Seemingly gaining momentum, Shirley begins to get black delegates to be able to influence the DNC, when word comes out that Fauntroy
has dropped out. Her elation of potentially having over 200 delegates is short-lived as he does not pass his delegates to her as promised. Ron Dellums also pulls his endorsement, implying that those not supporting McGovern are cynical and diabolical, dreamers and fools.

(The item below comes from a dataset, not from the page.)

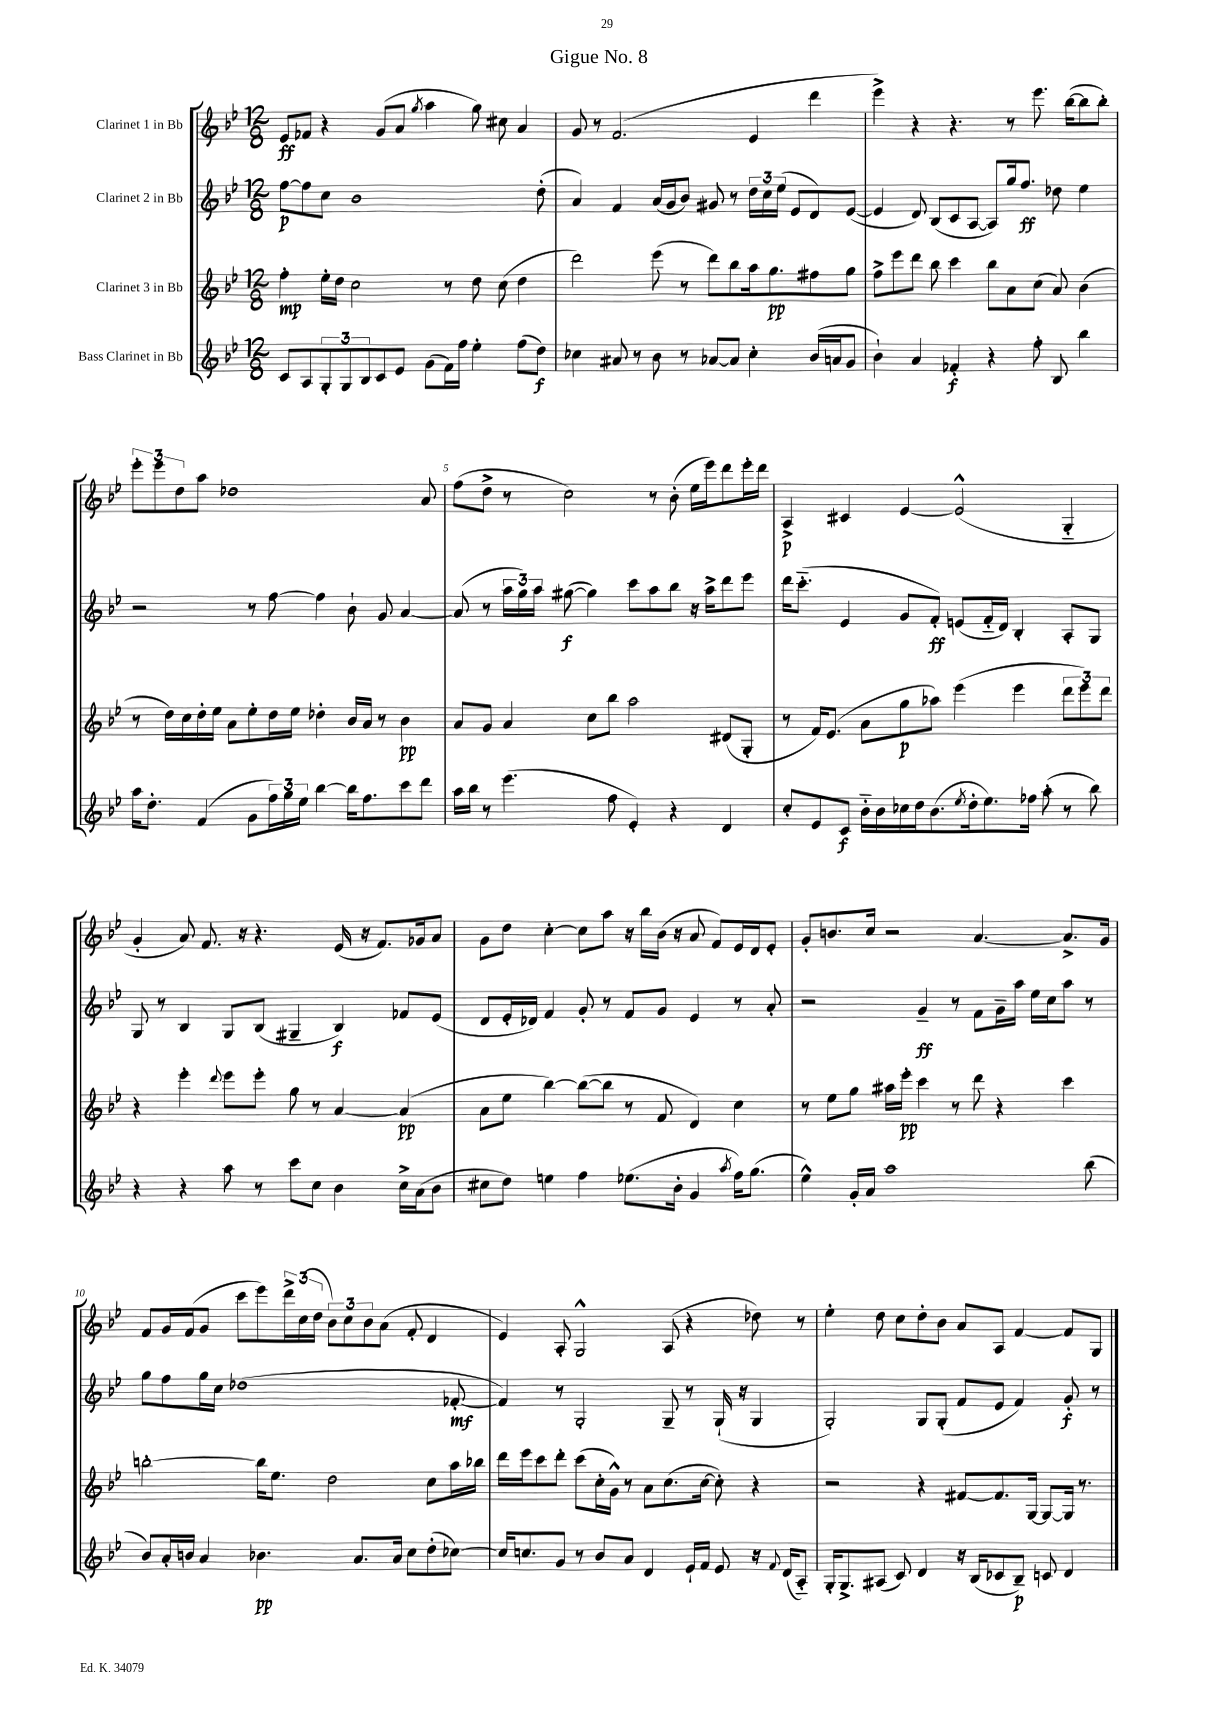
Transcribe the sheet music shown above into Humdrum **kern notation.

Deciding to officially pass on her remaining delegates to McGovern, she releases a statement declaring her goal was to be a catalyst for change. She continued in congress for several terms, influencing a great deal of legislation and inspiring many to also make a difference.

==Production==
In February 2021, it was announced that a biographical film based on the life and career of Shirley Chisholm was in development, with Regina King cast in the eponymous role and John Ridley directing and writing the screenplay.

In December 2021, Lance Reddick, Lucas Hedges, André Holland, Terrence Howard, Christina Jackson, Michael Cherrie, Dorian Missick, Amirah Vann, W. Earl Brown, and Ethan Jones Romero joined the cast. Brian Stokes Mitchell, Brad James, and Reina King ultimately rounded out the cast.

As of December 7, 2021, filming had begun in Cincinnati.

==Release==
Shirley had a limited theatrical release in the United States on March 15, 2024, before its streaming debut on Netflix on March 22, 2024.

==Reception==
 Metacritic, which uses a weighted average, assigned the film a score of 57 out of 100, based on 20 critics, indicating "mixed or average" reviews.